(Beginning of Data shown)

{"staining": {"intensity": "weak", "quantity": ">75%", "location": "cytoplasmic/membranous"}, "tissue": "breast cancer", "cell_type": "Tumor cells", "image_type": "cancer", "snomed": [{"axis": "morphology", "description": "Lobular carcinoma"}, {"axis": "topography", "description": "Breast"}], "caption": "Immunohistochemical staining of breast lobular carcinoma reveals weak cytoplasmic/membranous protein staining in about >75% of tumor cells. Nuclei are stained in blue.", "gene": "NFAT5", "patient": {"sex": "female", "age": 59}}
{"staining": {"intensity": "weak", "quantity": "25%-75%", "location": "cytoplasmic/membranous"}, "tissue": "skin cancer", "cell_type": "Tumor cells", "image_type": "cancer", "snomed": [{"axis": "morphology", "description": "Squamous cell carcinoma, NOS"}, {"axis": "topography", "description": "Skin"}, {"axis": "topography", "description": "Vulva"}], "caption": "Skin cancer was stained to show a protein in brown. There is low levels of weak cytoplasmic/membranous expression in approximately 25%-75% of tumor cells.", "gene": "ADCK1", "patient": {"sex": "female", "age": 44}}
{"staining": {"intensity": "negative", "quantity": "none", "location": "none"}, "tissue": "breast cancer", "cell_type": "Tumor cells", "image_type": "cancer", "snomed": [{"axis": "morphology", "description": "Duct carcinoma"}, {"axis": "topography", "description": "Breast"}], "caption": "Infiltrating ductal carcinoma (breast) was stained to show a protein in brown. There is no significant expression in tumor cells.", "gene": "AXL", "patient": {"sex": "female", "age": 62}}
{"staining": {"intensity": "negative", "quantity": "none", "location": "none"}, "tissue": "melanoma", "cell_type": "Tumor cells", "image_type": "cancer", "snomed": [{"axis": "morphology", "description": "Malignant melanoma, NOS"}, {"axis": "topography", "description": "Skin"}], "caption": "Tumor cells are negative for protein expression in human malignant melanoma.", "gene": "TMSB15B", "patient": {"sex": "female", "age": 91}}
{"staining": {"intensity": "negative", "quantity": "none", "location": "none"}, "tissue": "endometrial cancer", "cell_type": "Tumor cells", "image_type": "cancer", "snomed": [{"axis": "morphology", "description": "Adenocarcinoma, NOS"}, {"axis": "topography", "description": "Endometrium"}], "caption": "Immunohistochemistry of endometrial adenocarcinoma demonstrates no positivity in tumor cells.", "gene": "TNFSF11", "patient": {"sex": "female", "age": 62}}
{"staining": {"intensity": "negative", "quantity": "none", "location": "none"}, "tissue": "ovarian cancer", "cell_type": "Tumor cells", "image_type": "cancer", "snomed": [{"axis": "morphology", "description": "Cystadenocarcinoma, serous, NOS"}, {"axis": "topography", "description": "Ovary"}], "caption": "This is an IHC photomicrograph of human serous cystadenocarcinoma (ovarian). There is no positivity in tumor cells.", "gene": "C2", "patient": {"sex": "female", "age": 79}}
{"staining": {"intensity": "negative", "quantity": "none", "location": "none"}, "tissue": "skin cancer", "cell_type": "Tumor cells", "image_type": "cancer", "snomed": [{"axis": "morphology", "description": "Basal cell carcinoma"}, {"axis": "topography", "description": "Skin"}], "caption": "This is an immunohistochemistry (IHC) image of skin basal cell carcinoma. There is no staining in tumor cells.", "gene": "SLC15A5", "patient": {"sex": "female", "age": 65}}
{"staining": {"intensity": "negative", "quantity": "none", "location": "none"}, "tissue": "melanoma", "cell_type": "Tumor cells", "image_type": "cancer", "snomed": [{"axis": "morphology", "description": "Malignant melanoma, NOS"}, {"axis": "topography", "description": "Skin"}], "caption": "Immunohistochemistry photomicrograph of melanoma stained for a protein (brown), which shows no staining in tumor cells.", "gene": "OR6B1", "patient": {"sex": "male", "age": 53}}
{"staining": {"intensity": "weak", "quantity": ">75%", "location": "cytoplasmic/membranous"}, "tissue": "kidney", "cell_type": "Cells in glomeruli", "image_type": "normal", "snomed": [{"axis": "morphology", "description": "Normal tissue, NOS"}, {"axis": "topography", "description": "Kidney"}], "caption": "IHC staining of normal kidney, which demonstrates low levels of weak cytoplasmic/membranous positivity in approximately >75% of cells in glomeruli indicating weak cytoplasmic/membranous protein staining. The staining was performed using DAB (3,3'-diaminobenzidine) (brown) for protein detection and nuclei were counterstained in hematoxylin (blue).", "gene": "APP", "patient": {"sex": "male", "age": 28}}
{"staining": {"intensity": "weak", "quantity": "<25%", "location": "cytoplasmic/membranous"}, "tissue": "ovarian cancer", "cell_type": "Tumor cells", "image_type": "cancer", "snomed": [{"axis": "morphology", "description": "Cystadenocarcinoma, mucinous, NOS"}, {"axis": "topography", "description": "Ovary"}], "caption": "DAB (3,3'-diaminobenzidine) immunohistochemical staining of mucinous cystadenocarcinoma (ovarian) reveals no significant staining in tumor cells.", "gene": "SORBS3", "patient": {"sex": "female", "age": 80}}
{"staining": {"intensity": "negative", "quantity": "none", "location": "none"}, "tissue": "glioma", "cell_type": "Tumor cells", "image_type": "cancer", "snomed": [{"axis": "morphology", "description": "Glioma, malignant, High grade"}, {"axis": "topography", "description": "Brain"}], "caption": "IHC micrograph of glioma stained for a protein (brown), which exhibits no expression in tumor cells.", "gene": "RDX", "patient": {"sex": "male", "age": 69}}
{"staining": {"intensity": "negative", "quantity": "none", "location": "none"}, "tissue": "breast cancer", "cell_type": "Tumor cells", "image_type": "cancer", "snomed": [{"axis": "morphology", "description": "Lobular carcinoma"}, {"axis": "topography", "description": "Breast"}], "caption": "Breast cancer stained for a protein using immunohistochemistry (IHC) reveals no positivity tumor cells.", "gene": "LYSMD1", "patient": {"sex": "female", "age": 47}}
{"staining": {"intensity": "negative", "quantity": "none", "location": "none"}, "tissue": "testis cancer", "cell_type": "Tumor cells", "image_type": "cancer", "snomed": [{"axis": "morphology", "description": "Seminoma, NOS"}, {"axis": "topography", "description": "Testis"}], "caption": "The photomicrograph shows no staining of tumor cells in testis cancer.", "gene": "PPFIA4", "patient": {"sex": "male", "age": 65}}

(End of Data shown)

> **The problem**
Please copy every line of the data that carries the string "significant".

> **Result of this exercise**
{"staining": {"intensity": "negative", "quantity": "none", "location": "none"}, "tissue": "breast cancer", "cell_type": "Tumor cells", "image_type": "cancer", "snomed": [{"axis": "morphology", "description": "Duct carcinoma"}, {"axis": "topography", "description": "Breast"}], "caption": "Infiltrating ductal carcinoma (breast) was stained to show a protein in brown. There is no significant expression in tumor cells.", "gene": "AXL", "patient": {"sex": "female", "age": 62}}
{"staining": {"intensity": "weak", "quantity": "<25%", "location": "cytoplasmic/membranous"}, "tissue": "ovarian cancer", "cell_type": "Tumor cells", "image_type": "cancer", "snomed": [{"axis": "morphology", "description": "Cystadenocarcinoma, mucinous, NOS"}, {"axis": "topography", "description": "Ovary"}], "caption": "DAB (3,3'-diaminobenzidine) immunohistochemical staining of mucinous cystadenocarcinoma (ovarian) reveals no significant staining in tumor cells.", "gene": "SORBS3", "patient": {"sex": "female", "age": 80}}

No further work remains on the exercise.